2nd issue........we have been having financial problems due to him not paying bills on time.he also kept this a secret. he even quit two jobs because he didnt feel that they were paying him enough. he went out of the country to work for 3 months(hes not american) but ended up ,making much less than he got paid here. (very little work) .... so we got behind on the bills.

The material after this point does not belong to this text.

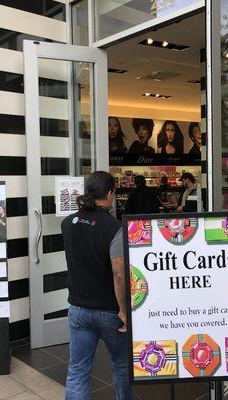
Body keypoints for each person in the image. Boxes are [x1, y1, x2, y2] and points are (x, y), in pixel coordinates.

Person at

now to the present......weve talked about both issues and he says he going to get better. he says he loves me and he wants our marriage to work out.right now hes out of the country again working. he sends me just enough to cover utilities. i know that this is better than nothing. and i am grateful , but hes told me that hes made close to 4 grand. when i asked him about the money he has , he said that hes taking care of business( hes mentioned trying to start his own business before) and saving the rest for "us". im not sure exactly what he means by that. but "us" needs it now..... and in the meantime im paying the morgage, carnote, insurance, phone, student loans.. etc etc... ive always paid these bills by myself. but i thought with him making more money then he would do more. thats what i get for thinking. but anyway im at the point where im wondering if i will be better off alone. why should i wait for him to come back and do the same things hes always done. (the women the inconsistant working) is it really worth it? should i give him another chance or should i let this relationship go before it gets worse. any advice? weve talked until blue in the face. he lied all through counseling. im not sure what else to do...


----------



## mshane (May 9, 2009)

Hey there your situation sounds a little like mine.I'm not a pro on solving marriage problems but if he is being dishonest and making you pay all the bills he is only thinking about himself.It sounds like you haven't been married long and if he has been talking to other women he doesn't know what love is and should have never married you.


----------



## 827Aug (Apr 27, 2008)

My marriage of 23 years has ended and I have learned much on this journey. I have learned a big lesson that I'm happy to share with others. For the most part, a great marriage is based on honesty. If you don't have honesty, then there is no strong foundation for the marriage. The lying is a serious character flaw which is very unlikely to go away. So if you don't enjoy the lying, you probably need to move on.


----------